▶ [Aim of the task]
Pictures appear among the records. Write out all else exactly as it stands.

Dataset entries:
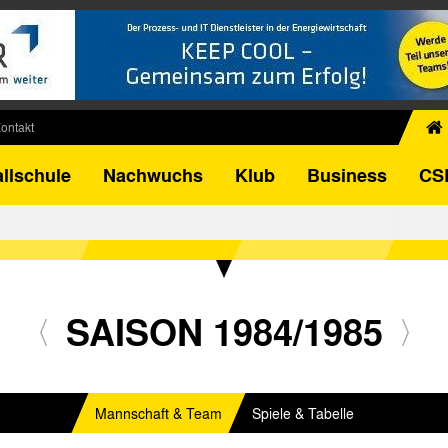
ontakt
chiv
llschule
Nachwuchs
Klub
Business
CS
egner
FB-Pokal
istorie
torie
el
SAISON 1984/1985
Mannschaft & Team
Spiele & Tabelle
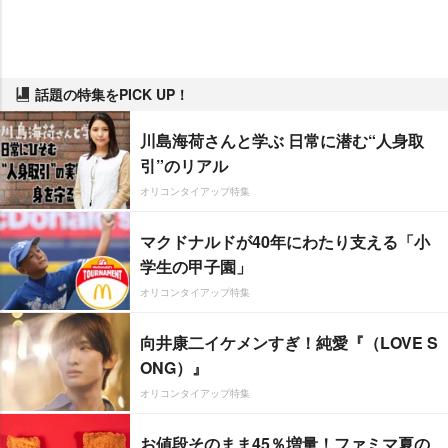
話題の特集をPICK UP！
川島海荷さんと学ぶ 日常に潜む“人身取
引”のリアル
オリコンタイアップ特集
マクドナルドが40年にわたり支える「小
学生の甲子園」
オリコンタイアップ特集
向井康二イケメンすぎ！純愛『（LOVE S
ONG）』
オリコンタイアップ特集
お値段そのまま45％増量！ファミマ夏の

▶ [Written reply]
ontakt
chiv
llschule
Nachwuchs
Klub
Business
CS
egner
FB-Pokal
istorie
torie
el
SAISON 1984/1985
Mannschaft & Team
Spiele & Tabelle
話題の特集をPICK UP！
川島海荷さんと学ぶ 日常に潜む“人身取
引”のリアル
オリコンタイアップ特集
マクドナルドが40年にわたり支える「小
学生の甲子園」
オリコンタイアップ特集
向井康二イケメンすぎ！純愛『（LOVE S
ONG）』
オリコンタイアップ特集
お値段そのまま45％増量！ファミマ夏の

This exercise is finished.